> [Exercise requirements]
1. According to the article about the National Register of Citizens in West Bengal, how many years had Kamal Hussain Mondal and Khayrun Nahar Bibi been married?
2. Reproduce a passage from the article about the National Register of Citizens, starting at the words "According to multiple" and stopping after the words "no supporting documents.".

> [Selected text]
########################################

It was 81 days ago that Kamal Hussain Mondal, a 32-year-old brick factory worker from a remote village in West Bengal, took his own life. He had been a carefree man and attentive father to his two young sons, and was known throughout Soladana village for his devotion to his wife Khayrun Nahar Bibi. The pair had been married for 13 years but she spoke of their “puppy love”. He would feed her with his hands at mealtimes and on Sundays he would take her out on the back of his bicycle, telling others he loved simply riding through the fields together and chatting.
“He promised he would look after us for ever,” says Bibi. “But after he heard about NRC, everything changed and he fell into a deep despair. He told me: all Muslims are going to be driven from India now. They will lock us up or just kill us. Just wait and see.”
In mid-September, news that the government planned to carry out a National Register of Citizens (NRC) across India, to be implemented first in West Bengal, began to spread in this tiny village. The proposed exercise will mean that every person in the country will have to prove they or their ancestors are citizens of India, rather than “infiltrators” from Bangladesh or Pakistan, and they will have to have the documentary evidence to back up their claim. According to the government, those who can not prove it will be sent to detention centres and face deportation.
The BJP government insists that this vast bureaucratic endeavour is merely a long-overdue bid to count and identify citizens in India and to tackle illegal immigration. However the overwhelming fear among Muslims is that there is a far more sinister communal motive behind the exercise. The BJP openly subscribe to a Hindu nationalist agenda, aiming to establish the world’s largest democracy as a Hindu rather than secular state as enshrined in the constitution. The party’s past five years in power has seen the nation become divided down communal lines, with anti-Muslim hatred stirred up in the process. Since September, as several BJP politicians publicly vowed that “no Hindu will have to leave India because of NRC”, the Muslim community of West Bengal and beyond has grown increasingly worried that the NRC exercise seemed only to target them.
According to multiple accounts heard by the Guardian, over the past two months in villages across West Bengal, the RSS – the Hindu nationalist organisation that spawned the BJP – has also been conducting a covert campaign using its grassroots networks to reassure all Hindu households that they have nothing to worry about with the NRC, even if they have no supporting documents.

########################################

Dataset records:
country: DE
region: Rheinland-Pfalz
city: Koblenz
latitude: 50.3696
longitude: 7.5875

########################################

> [Responses to the tasks]
1. 13 years.

2.
According to multiple accounts heard by the Guardian, over the past two months in villages across West Bengal, the RSS – the Hindu nationalist organisation that spawned the BJP – has also been conducting a covert campaign using its grassroots networks to reassure all Hindu households that they have nothing to worry about with the NRC, even if they have no supporting documents.